Visual report Eyal Sivan DISSENT! session

“Shot and counter shot do not imply any form of similarity or equality but they pose a question.” According to Jean-Luc Godard, montage, as well as the essence of cinema, doesn’t really consist to put one image in juxtaposition or in opposition to another or to draw together heterogeneous elements. On the contrary, montage aims to create a space of thought in which the possibility exists that one reality inhabits another.

This stance also characterises Godard’s approach to two recurrent themes that form a constant thread throughout his oeuvre: the Jewish question and the Palestinian question.
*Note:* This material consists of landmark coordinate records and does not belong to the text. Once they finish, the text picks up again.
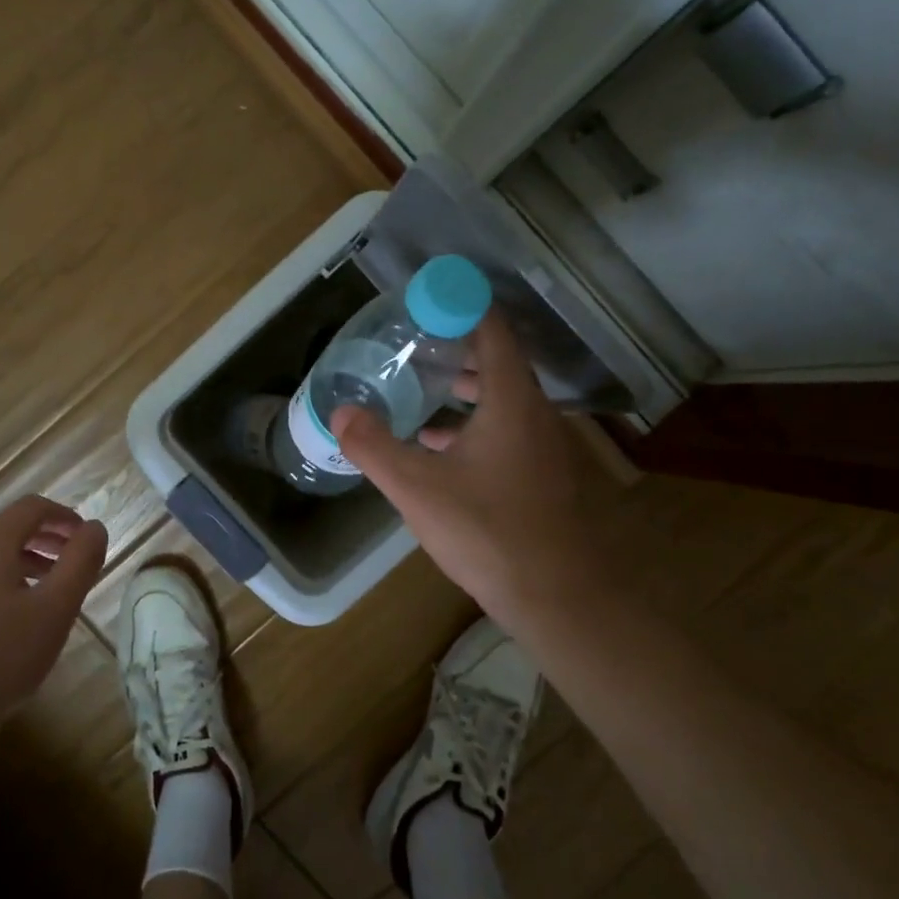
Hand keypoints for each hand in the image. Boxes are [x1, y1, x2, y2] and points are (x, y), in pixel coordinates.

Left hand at [0, 495, 106, 747]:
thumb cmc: (0, 657)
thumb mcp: (55, 610)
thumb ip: (80, 563)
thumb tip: (95, 528)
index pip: (32, 508)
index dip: (65, 517)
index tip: (85, 539)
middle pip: (7, 530)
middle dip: (44, 541)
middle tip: (71, 566)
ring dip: (20, 565)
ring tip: (44, 597)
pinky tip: (5, 625)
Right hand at [330, 311, 606, 633]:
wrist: (558, 597)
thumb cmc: (488, 531)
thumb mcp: (417, 488)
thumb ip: (374, 447)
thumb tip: (340, 412)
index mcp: (510, 401)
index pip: (491, 331)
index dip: (461, 308)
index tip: (427, 300)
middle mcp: (535, 414)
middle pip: (497, 363)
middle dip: (456, 348)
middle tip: (413, 344)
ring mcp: (545, 446)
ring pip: (502, 400)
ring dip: (465, 390)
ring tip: (421, 388)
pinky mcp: (543, 475)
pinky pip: (506, 430)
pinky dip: (475, 424)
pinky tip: (440, 447)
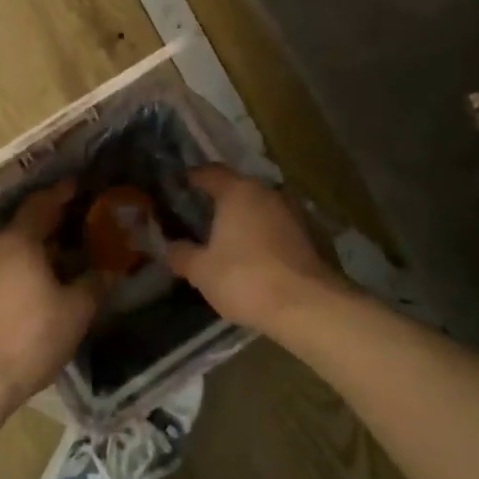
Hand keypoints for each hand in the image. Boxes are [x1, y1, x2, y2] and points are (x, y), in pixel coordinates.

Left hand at [0, 180, 103, 411]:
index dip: (61, 193)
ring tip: (65, 255)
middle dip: (52, 221)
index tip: (78, 185)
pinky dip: (25, 267)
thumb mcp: (76, 310)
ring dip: (38, 248)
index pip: (41, 204)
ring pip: (15, 250)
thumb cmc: (31, 336)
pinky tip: (41, 285)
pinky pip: (5, 269)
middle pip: (26, 225)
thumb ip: (94, 284)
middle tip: (79, 220)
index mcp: (19, 241)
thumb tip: (110, 269)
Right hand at [168, 167, 342, 334]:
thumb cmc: (246, 279)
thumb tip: (169, 246)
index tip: (179, 188)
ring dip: (244, 218)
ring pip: (260, 206)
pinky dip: (263, 234)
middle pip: (237, 188)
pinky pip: (277, 225)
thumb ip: (181, 254)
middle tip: (199, 218)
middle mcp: (266, 192)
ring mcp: (292, 211)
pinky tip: (254, 255)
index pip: (209, 172)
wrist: (308, 306)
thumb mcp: (201, 271)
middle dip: (219, 200)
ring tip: (227, 239)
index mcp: (237, 191)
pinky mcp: (310, 234)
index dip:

The Jewish issue and the Palestinian issue, Jew and Muslim: bringing up these connections promptly instigate criticism and discord.

This “forbidden montage” is the central theme of the eponymous online project (montageinterdit.net) developed by documentary filmmaker Eyal Sivan. The project aim to generate reflections about montage and its possible meanings within a political debate.

According to Sivan, by using a databank of fragments from Godard’s work, the project seeks to “show that the islamophobia and racism now spreading through Europe have their roots in the Jewish question and antisemitism”.

In this DISSENT! session Sivan discusses what this “forbidden montage” consists of. What does it mean to bring two elements together and weigh one up against the other with the aid of a montage as, dixit Godard, “the scales of justice”?

Eyal Sivan is a documentary film maker and theoretician. Born in September 1964 in Haïfa Israel, Eyal Sivan grew up in Jerusalem before moving to Paris in 1985. From early on in his career, his writing and films have critically examined Israeli society and the occupation of Palestine, as well as broader themes of national identity, collective memory and civil disobedience. Recent projects include “Common state”, a reflection on the one-state solution for the Israeli-Palestinian conflict, and “A Common Archive for 1948 Palestine”, which seeks to bring together testimonies of Palestinian refugees and Zionist perpetrators of the Nakba.